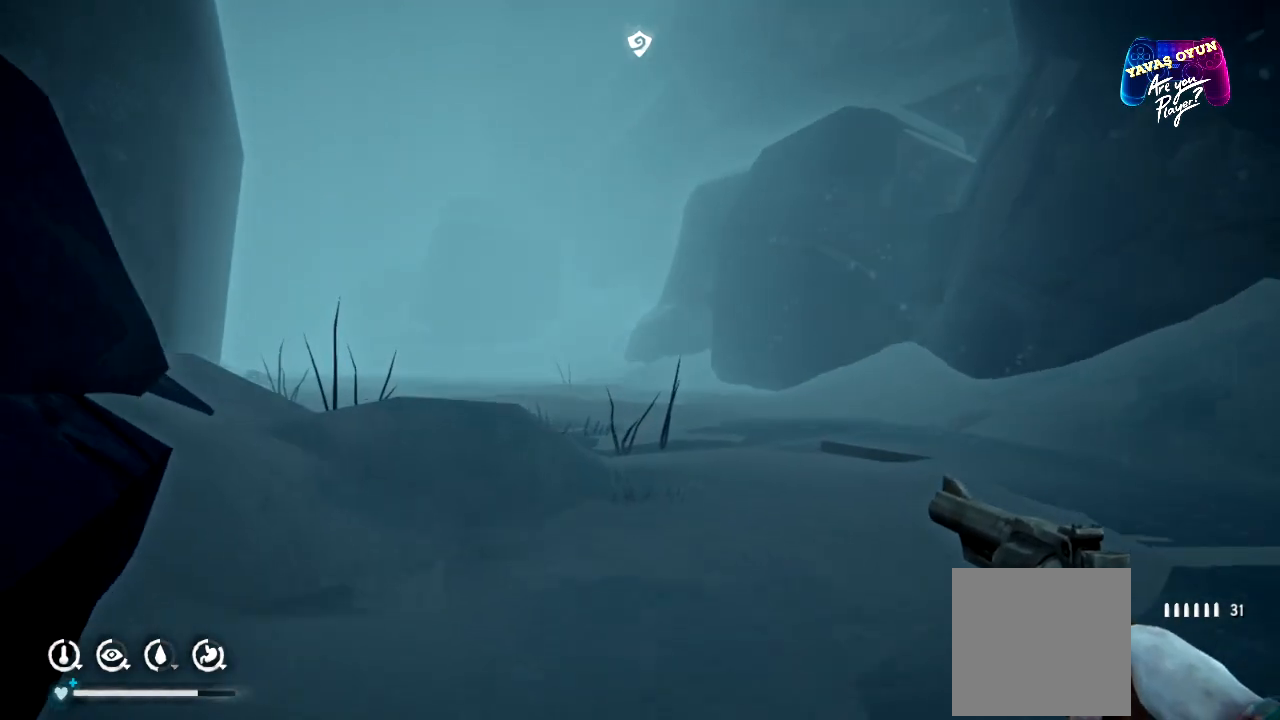
{"buttons": [], "left_stick": "up", "right_stick": "center", "events": []}
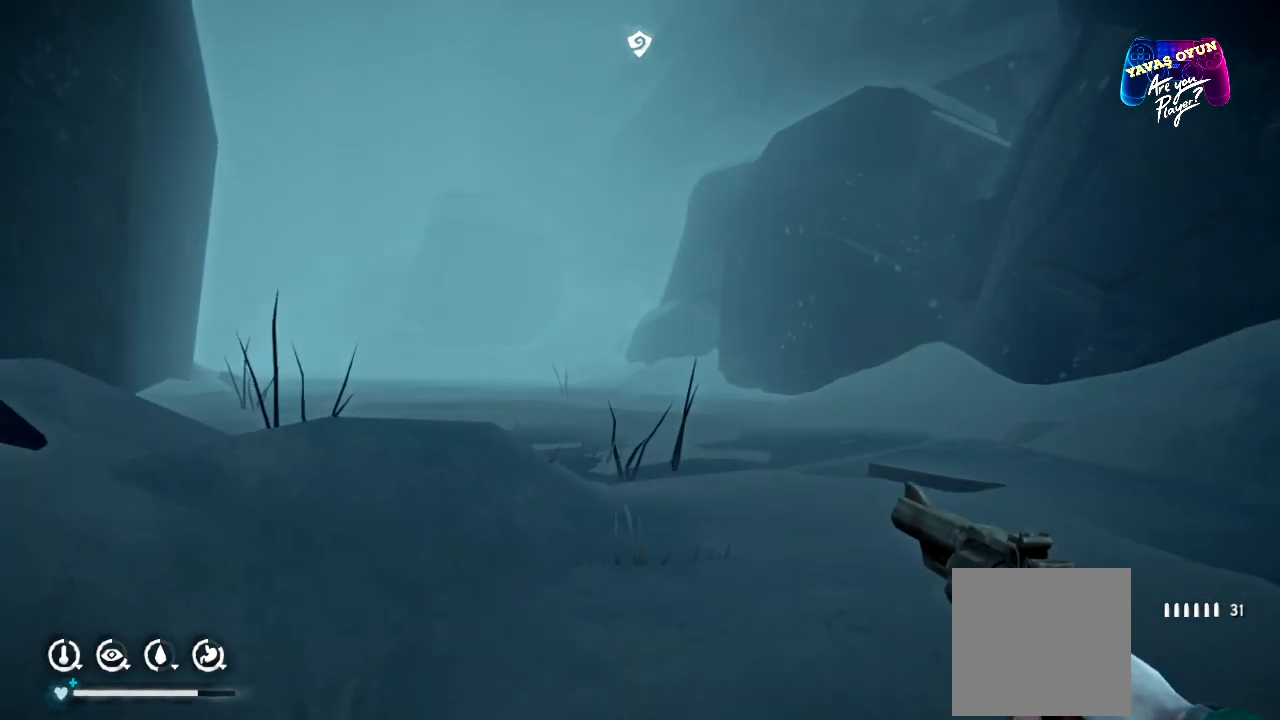
{"buttons": [], "left_stick": "up", "right_stick": "center", "events": []}
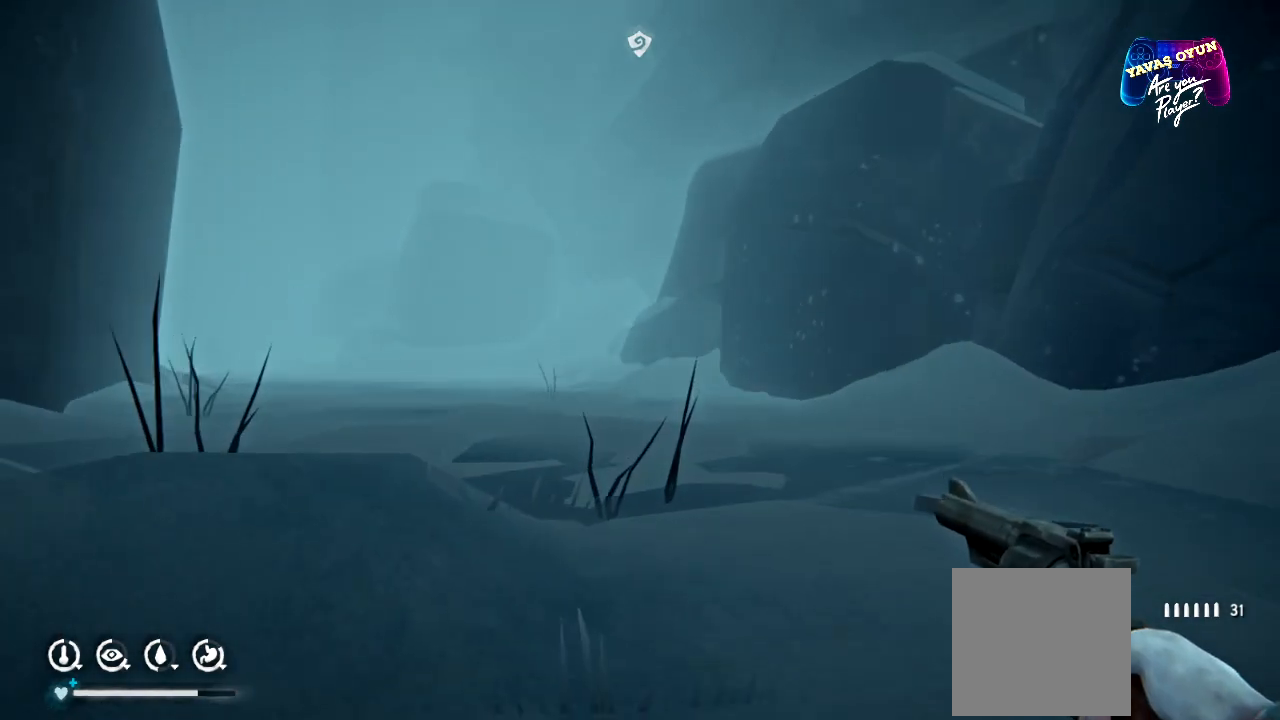
{"buttons": [], "left_stick": "up-right", "right_stick": "center", "events": [[33, "right_stick", "left"], [350, "left_stick", "up-right"], [433, "right_stick", "center"]]}
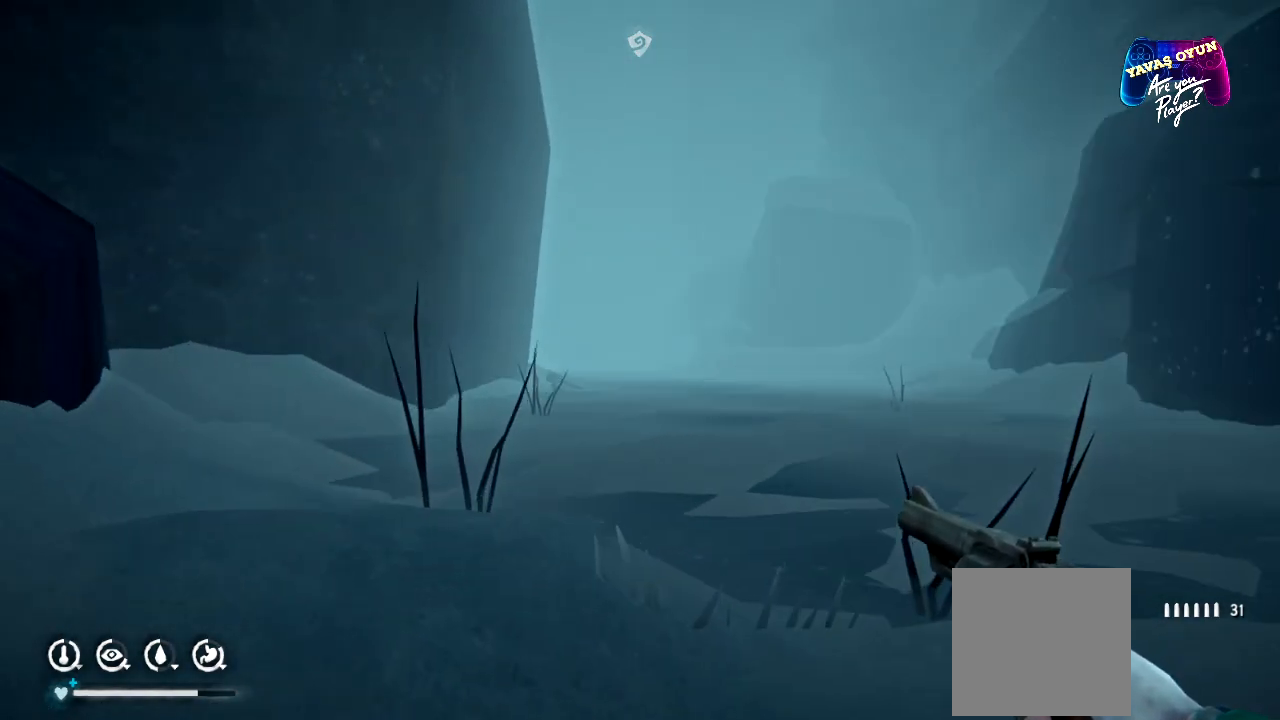
{"buttons": [], "left_stick": "up-right", "right_stick": "left", "events": [[450, "right_stick", "left"]]}
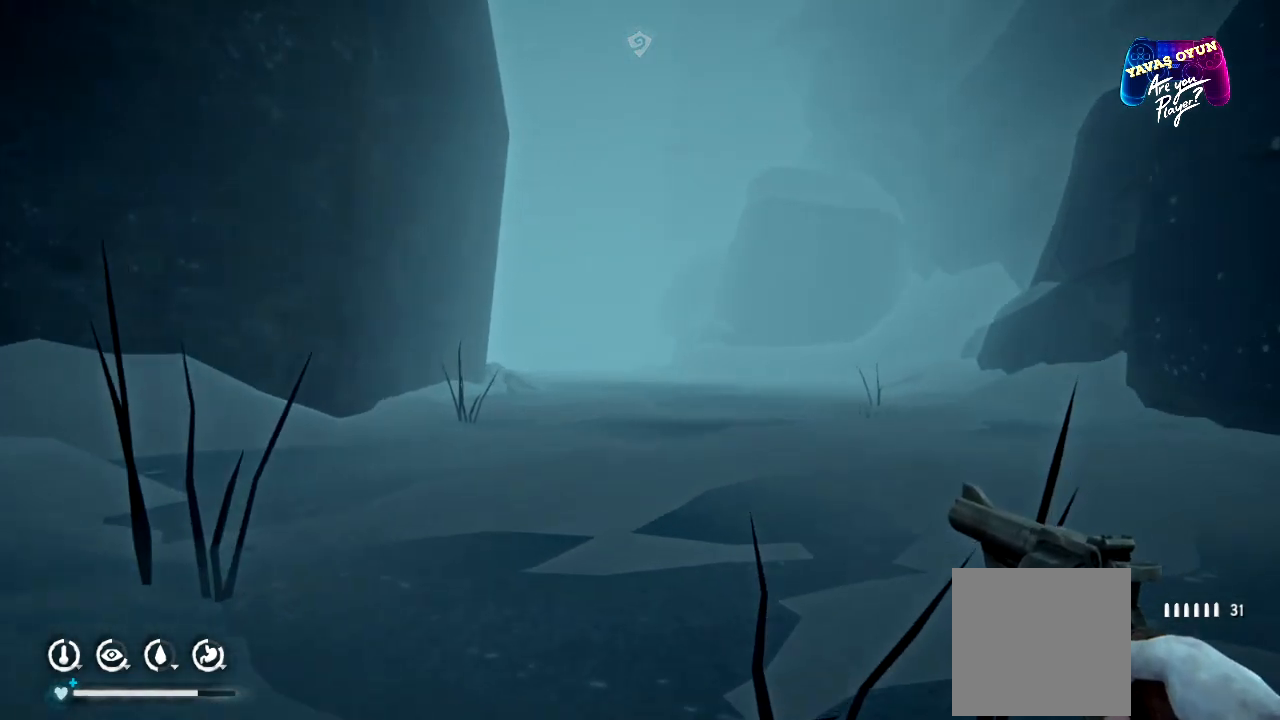
{"buttons": [], "left_stick": "up-right", "right_stick": "left", "events": []}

● ● ● ● ●

- **About this exercise**
Transcribe all of the data above exactly; no picture belongs in the copy.

- **Expected answer**
{"buttons": [], "left_stick": "up", "right_stick": "center", "events": []}
{"buttons": [], "left_stick": "up", "right_stick": "center", "events": []}
{"buttons": [], "left_stick": "up-right", "right_stick": "center", "events": [[33, "right_stick", "left"], [350, "left_stick", "up-right"], [433, "right_stick", "center"]]}
{"buttons": [], "left_stick": "up-right", "right_stick": "left", "events": [[450, "right_stick", "left"]]}
{"buttons": [], "left_stick": "up-right", "right_stick": "left", "events": []}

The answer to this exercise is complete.